Friday, September 5, 2014

Cavalry Man: The Killing Machine by Ed Gorman

Noah and David Ford were raised in the south but fought on opposite sides in the Civil War. After the war, Noah became a US Army Investigator while David moved to the Montana territory where he chased women and dealt in arms sales. David has an early generation Gatling gun that he has re-engineered to improve its performance considerably. He is promising 30 guns to the highest bidder.

David and his new toy haven’t escaped the attention of the US Army so Noah is dispatched with the hope that the blood connection will help sway David to deal with the Army and not just the highest bidder, of which David has representatives of four interested buyers.

Noah spies on a demonstration and is impressed so he decides to surprise David by dropping in after the audience has returned to town to work out their bids. But when Noah gets down to the barn that houses the gun, his world explodes in a shower of bullets that could only come from a Gatling gun. Wounded in his shoulder and after working up the strength, he crawls into the barn to find David’s throat slashed, lying in a lake of blood, and the gun gone.

Noah gets patched up and spends a day or two in the town hospital. He meets the local marshal and works out a cagey partnership to find out who killed David and then to find the gun.
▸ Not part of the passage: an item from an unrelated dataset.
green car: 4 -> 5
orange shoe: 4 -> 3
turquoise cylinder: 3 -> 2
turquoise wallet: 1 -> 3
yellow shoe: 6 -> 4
And he starts snooping around the prime spots for information like the saloon, livery, and barber shop.

MRB friend Charlie Stella made a pitch for Gorman on his blog not long ago and the Knuckmeister is usually right on target with his recommendations. Now my partner in the venture also took the bait and chose a Gorman book and didn’t like it. Must've been the choice of titles. Turns out The Killing Machine is part 1 of 3 about The Cavalry Man (assume that’s Noah Ford) and I kind of liked it. Some might say it resembles an old Agatha Christie novel where there are dozens of suspects, each with reason to be the killer, until the book's detective sorts it all out in a big reveal at the end (yeah, but this has a lot of shooting, too). The writing is as sparse as the trees on the far western prairie of Montana making the setting easy to picture while reading. I could see Noah as the grandfather of MRB fav Joe Pickett in his view of right and wrong or his strong and quasi-silent nature. If not Pickett, then maybe Walt Longmire. Either works. Gorman is a Spur Award winner for western fiction as well as Shamus and Anthony awards for his work, so he's got the chops. I’ll look for parts 2 and 3 of this series and get back to you.